Originally from the Oregon town of Woodburn, Nauta first realized her love of music as a little girl in that idyllic wonderland. “We had this old cherry tree in our backyard, and I’d spend hours swinging in the swing under that tree, just singing myself to tears,” she recalls. “I was so young that I didn’t even know what I was singing about, but I’d curate this whole story about being in love and being swept off my feet—it just made my imagination come alive.” Partly attributing her vocal talents to her grandfather (a first-rate yodeler), Nauta grew up singing in church and discovered her passion for performing at her hometown’s annual May Day event. “We’d rehearse for months and the whole town would come out and watch as we put on a two-night show,” recalls Nauta, whose performances included such classics as Whitney Houston’s version of “I Will Always Love You.”

Upon leaving Woodburn to pursue modeling, Nauta quickly landed in the pages of such iconic magazines as Italian Vogue and worked with leading brands like Versace, L’Oréal, and DKNY. Moving to New York City at age 18, she then balanced her modeling work with her first serious foray into music, joining a local band as well as writing her own songs and recording covers—including a rendition of Roberta Flack’s “The First Time Ever I Saw Your Face” that caught the ear of the legendary Lenny Kravitz. “All of a sudden I’m in a studio with Lenny, sitting next to him at a piano and working on a song together,” she remembers. “He was my first-ever fan.”

Not long after that meeting, Kravitz and Nauta started working on an album together, meeting up to write and record whenever their hectic schedules allowed. Despite her dedication to the project, Nauta’s entire trajectory soon shifted when acclaimed filmmaker Luc Besson cast her in Transporter 2—a 2005 release in which she starred alongside Jason Statham and contributed two songs to the soundtrack. As her acting career took off, Nauta continued working with Kravitz but never quite managed to finish up their album. “We just never really seemed to wrap it up,” she notes. “I used to get very discouraged because my heart was always in music more than anything, and I just kept wondering, ‘Is this every really going to happen?’” 

Determined to move forward with her music, Nauta connected with Kelly Winrich in 2017 and began recording some of the songs she’d gathered over the years.
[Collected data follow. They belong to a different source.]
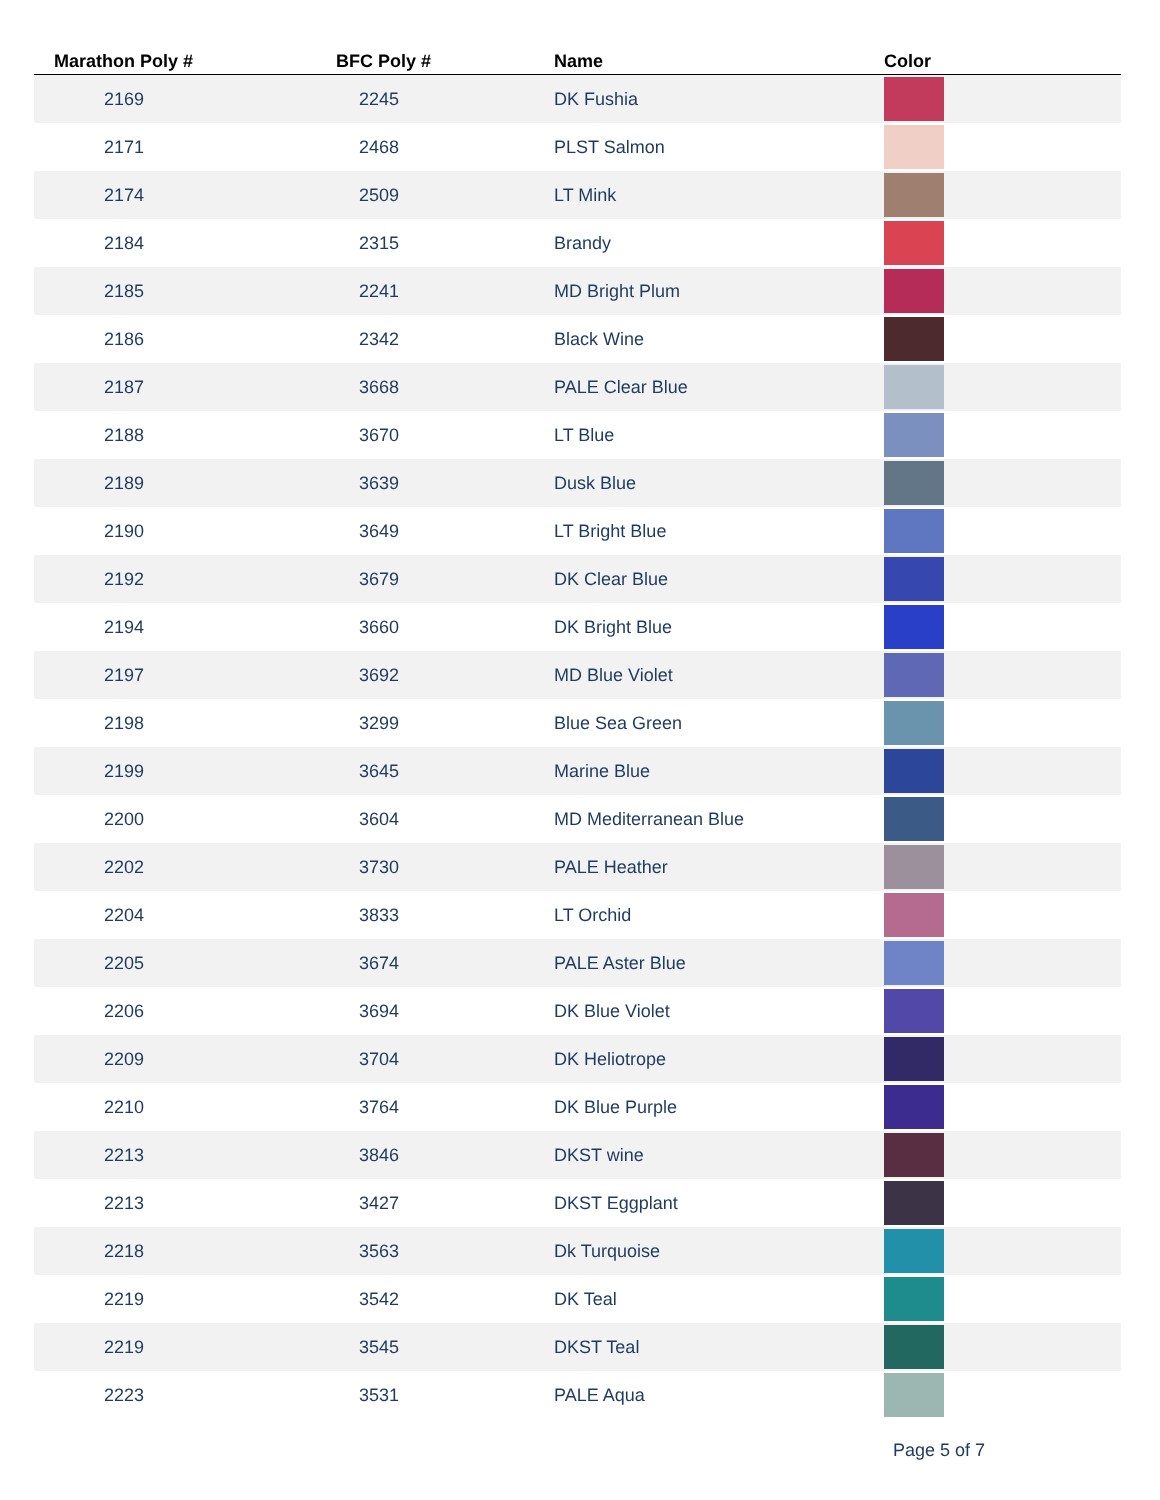| Marathon Poly # | BFC Poly # | Name | Color |
| --- | --- | --- | --- |
| 2169 | 2245 | DK Fushia | |
| 2171 | 2468 | PLST Salmon | |
| 2174 | 2509 | LT Mink | |
| 2184 | 2315 | Brandy | |
| 2185 | 2241 | MD Bright Plum | |
| 2186 | 2342 | Black Wine | |
| 2187 | 3668 | PALE Clear Blue | |
| 2188 | 3670 | LT Blue | |
| 2189 | 3639 | Dusk Blue | |
| 2190 | 3649 | LT Bright Blue | |
| 2192 | 3679 | DK Clear Blue | |
| 2194 | 3660 | DK Bright Blue | |
| 2197 | 3692 | MD Blue Violet | |
| 2198 | 3299 | Blue Sea Green | |
| 2199 | 3645 | Marine Blue | |
| 2200 | 3604 | MD Mediterranean Blue | |
| 2202 | 3730 | PALE Heather | |
| 2204 | 3833 | LT Orchid | |
| 2205 | 3674 | PALE Aster Blue | |
| 2206 | 3694 | DK Blue Violet | |
| 2209 | 3704 | DK Heliotrope | |
| 2210 | 3764 | DK Blue Purple | |
| 2213 | 3846 | DKST wine | |
| 2213 | 3427 | DKST Eggplant | |
| 2218 | 3563 | Dk Turquoise | |
| 2219 | 3542 | DK Teal | |
| 2219 | 3545 | DKST Teal | |
| 2223 | 3531 | PALE Aqua | |
Page 5 of 7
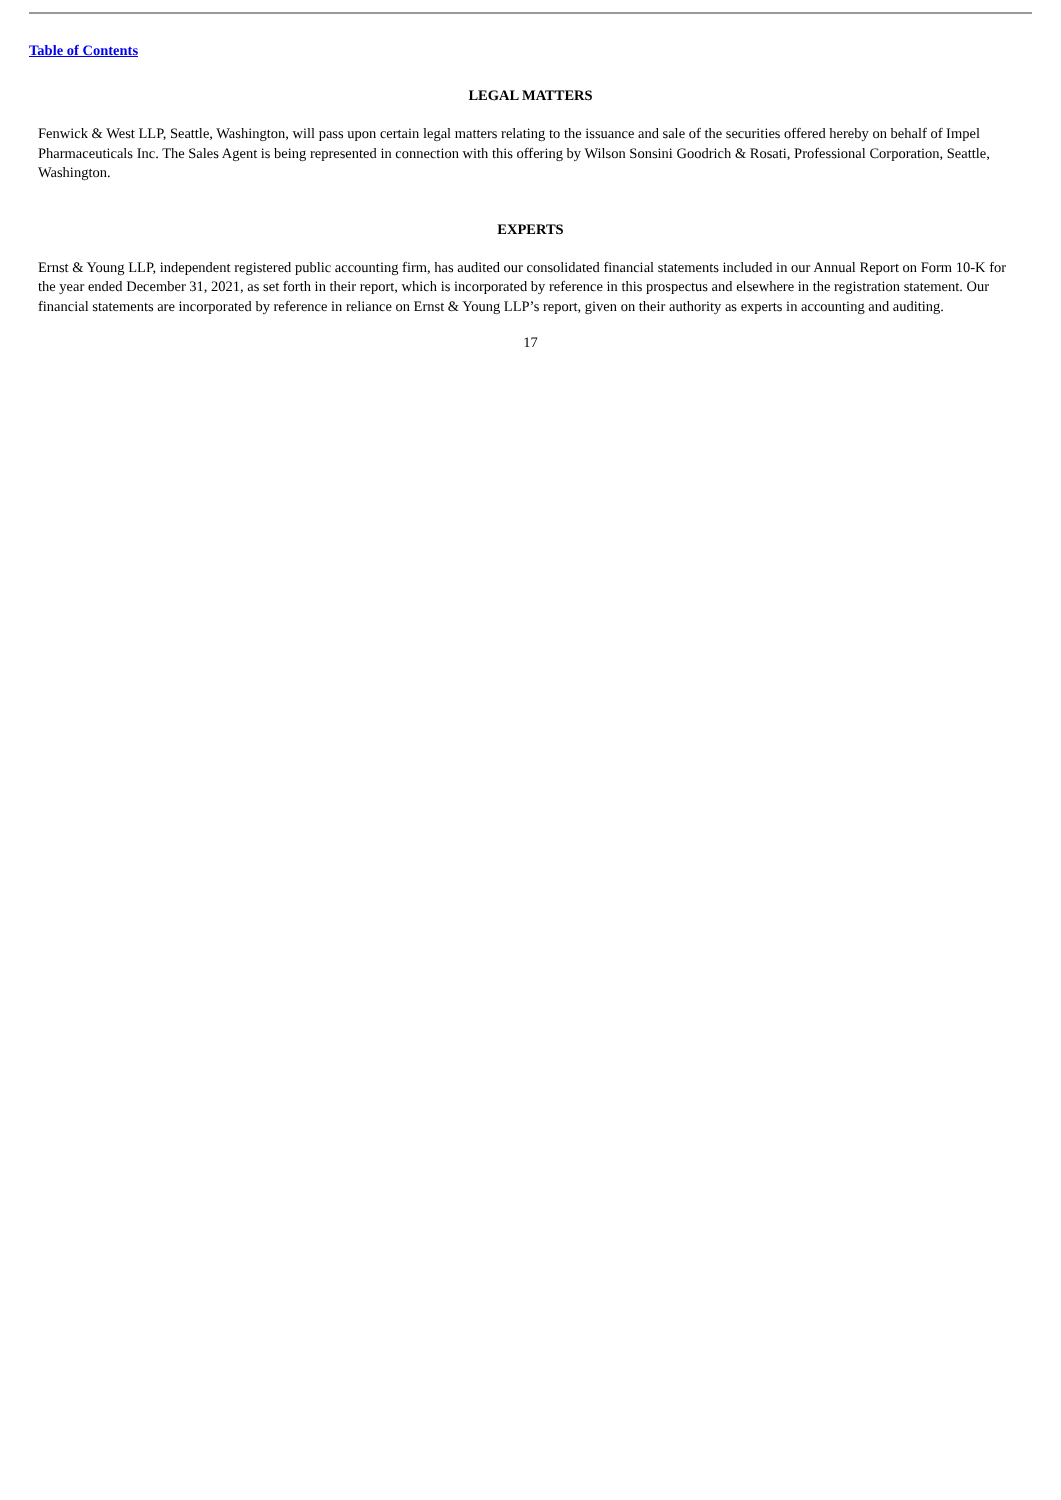Table of Contents
LEGAL MATTERS
Fenwick & West LLP, Seattle, Washington, will pass upon certain legal matters relating to the issuance and sale of the securities offered hereby on behalf of Impel Pharmaceuticals Inc. The Sales Agent is being represented in connection with this offering by Wilson Sonsini Goodrich & Rosati, Professional Corporation, Seattle, Washington.
EXPERTS
Ernst & Young LLP, independent registered public accounting firm, has audited our consolidated financial statements included in our Annual Report on Form 10-K for the year ended December 31, 2021, as set forth in their report, which is incorporated by reference in this prospectus and elsewhere in the registration statement. Our financial statements are incorporated by reference in reliance on Ernst & Young LLP’s report, given on their authority as experts in accounting and auditing.
17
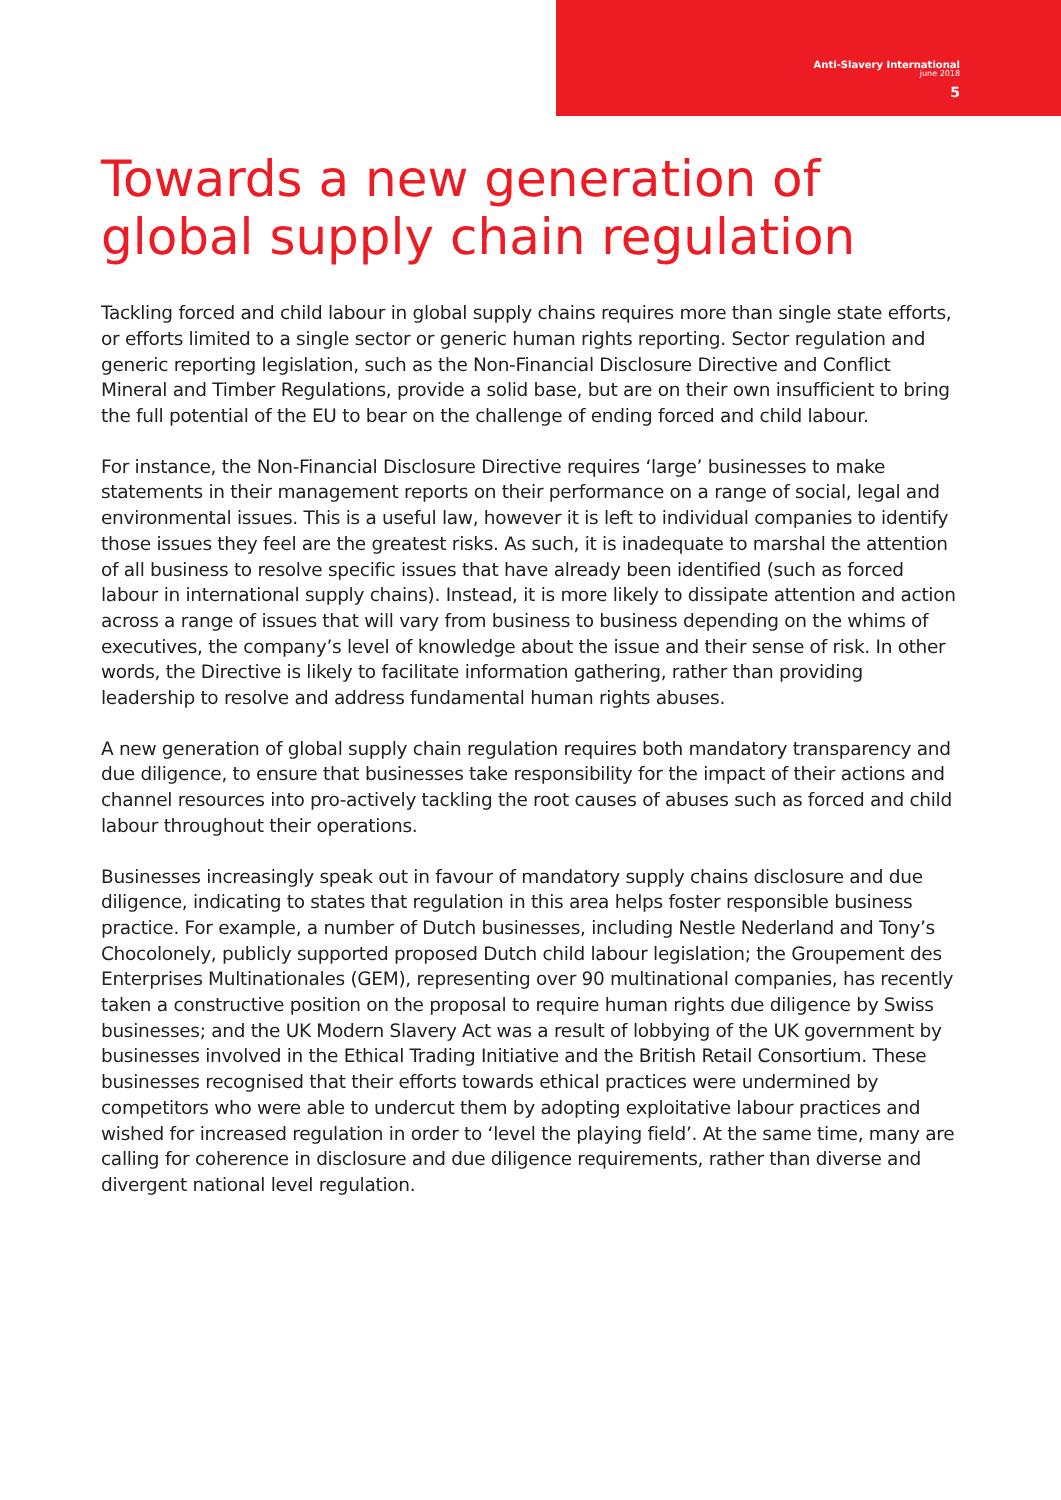Anti-Slavery International
june 2018
5
Towards a new generation of
global supply chain regulation
Tackling forced and child labour in global supply chains requires more than single state efforts, or efforts limited to a single sector or generic human rights reporting. Sector regulation and generic reporting legislation, such as the Non-Financial Disclosure Directive and Conflict Mineral and Timber Regulations, provide a solid base, but are on their own insufficient to bring the full potential of the EU to bear on the challenge of ending forced and child labour.
For instance, the Non-Financial Disclosure Directive requires ‘large’ businesses to make statements in their management reports on their performance on a range of social, legal and environmental issues. This is a useful law, however it is left to individual companies to identify those issues they feel are the greatest risks. As such, it is inadequate to marshal the attention of all business to resolve specific issues that have already been identified (such as forced labour in international supply chains). Instead, it is more likely to dissipate attention and action across a range of issues that will vary from business to business depending on the whims of executives, the company’s level of knowledge about the issue and their sense of risk. In other words, the Directive is likely to facilitate information gathering, rather than providing leadership to resolve and address fundamental human rights abuses.
A new generation of global supply chain regulation requires both mandatory transparency and due diligence, to ensure that businesses take responsibility for the impact of their actions and channel resources into pro-actively tackling the root causes of abuses such as forced and child labour throughout their operations.
Businesses increasingly speak out in favour of mandatory supply chains disclosure and due diligence, indicating to states that regulation in this area helps foster responsible business practice. For example, a number of Dutch businesses, including Nestle Nederland and Tony’s Chocolonely, publicly supported proposed Dutch child labour legislation; the Groupement des Enterprises Multinationales (GEM), representing over 90 multinational companies, has recently taken a constructive position on the proposal to require human rights due diligence by Swiss businesses; and the UK Modern Slavery Act was a result of lobbying of the UK government by businesses involved in the Ethical Trading Initiative and the British Retail Consortium. These businesses recognised that their efforts towards ethical practices were undermined by competitors who were able to undercut them by adopting exploitative labour practices and wished for increased regulation in order to ‘level the playing field’. At the same time, many are calling for coherence in disclosure and due diligence requirements, rather than diverse and divergent national level regulation.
That determination intensified as her brother grew more ill, reaching its peak during her final FaceTime conversation with Josh in the brief spell of sobriety just before he died. “Right when I saw him I knew something was different,” Nauta says. “His eyes were brighter, he was so full of joy and life—it was like my brother was back.” Returning to Oregon to be with Josh for the last three days of his life, Nauta reconnected with Winrich several months later, and soon set to work on her debut album.

As she completed the batch of songs that would eventually comprise Love, Loss + Recovery, Nauta immersed herself in the same emotional outpouring she first experienced underneath that cherry tree back in Woodburn. “If I’m going through something hard or heavy, one of the best ways for me to process everything is to sit down at the piano,” says Nauta. “Most of these stories come from working through those feelings—just letting them all out into the song.” 

Revealing Nauta’s extraordinary grace as a songwriter, Love, Loss + Recovery ultimately turns her personal pain into music with a universal resonance. “One of the most amazing things is when people come up to me after a show and tell me they feel like I was singing directly to them,” says Nauta, who’s recently opened for such artists as Mavis Staples and Anderson .Paak. “And even though these are my stories I’m sharing on this album, I want everyone to feel like I’m telling their story too. I want my songs to speak to a part of their heart that feels untouched, and let them know they’re not alone in the world.”